We also proclaim that God is very well able to run this world without us for a day. He can handle it. I think I’m realising as I go on this journey how big a difference that thinking makes. It’s not just stopping. It is also finding good ways of resting. It is finding good ways to enjoy. One writer says, God didn’t really need to rest. God doesn’t get tired. But he looked at creation and it was very good. He enjoyed creation on that seventh day. We’re supposed to enjoy that day, too.
And then there’s a passage in Isaiah (58:13-14) where it says, if you keep the sabbath as your delight … then you will find your joy in the Lord. Sabbath should be a delight. And it’s a day when we contemplate God, when we go to church, when we have communion with other Christians. We think about God. We give God room to speak to us. So all these things come together.

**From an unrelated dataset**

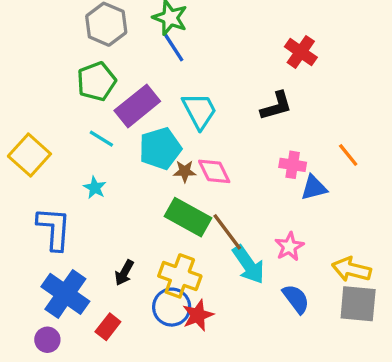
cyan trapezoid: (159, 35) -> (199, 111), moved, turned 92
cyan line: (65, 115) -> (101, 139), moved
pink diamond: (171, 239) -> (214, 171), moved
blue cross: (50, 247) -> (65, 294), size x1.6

Wycliffe Germany makes prominent mention of Vision 2025 on your website. In a way, as that year draws near, it might feel counterintuitive that you are also emphasising sabbath.
We’ve always had Vision 2025 very upfront and we still do. I think for us and for myself, Vision 2025 has already probably done what it was purposed to do. It doesn’t matter too much whether we actually managed to start every language or not. That’s not the vital part. I think our way of working has fundamentally changed because of Vision 2025.
Yet, the urgency is still there. But especially when it’s urgent and especially when we feel we have too much to do, the more important it is to have a good discipline of sabbath.
Pete Scazzero calls it a necessary spiritual discipline to hold Sabbath. It’s not a law. We are not under the law any longer, but it is a very important and necessary spiritual discipline that helps us to grow and helps us to come closer to Christ.
What would you say to other Alliance leaders about this topic of sabbath?
For us as an Alliance it is an interesting question. How can we support each other and help each other in respecting these boundaries that we have? We talked this morning as a staff about the topic, what does it mean to stop work?
We talked about our own responsibility to create our own boundaries. We have so many even technical possibilities to do that these days. But it’s also to respect other people’s boundaries. I caught myself on Sunday. I was away over the weekend, came back and emptied my letterbox. And I had a letter there that had to do with some insurance stuff. The person where I have my insurance is a good friend of mine as well, from church. And so I just took a picture of that one letter and sent it to him because he needed to have that. And he answered, “I’m going to deal with that tomorrow.”
I felt convicted and wrote back: “I’m so sorry. I shouldn’t have sent you that on a Sunday evening.” It’s those kinds of boundaries for others—as an alliance, as a group, as well as an organisation. How can we help each other, in listening to God and in respecting boundaries, and maybe even enjoying Sabbath together?
I don’t know what that could look like. That’s one of the things that we want to try out and think about. What does that mean for us as a Christian community? Where we work here in the office, we are a very close team, in some sense a close community. Then the Alliance is the other extreme, a very loose community when you look at it as a whole. But how can we live this sabbath rhythm in a way that it encourages each other, and that we might even find some of that delight together?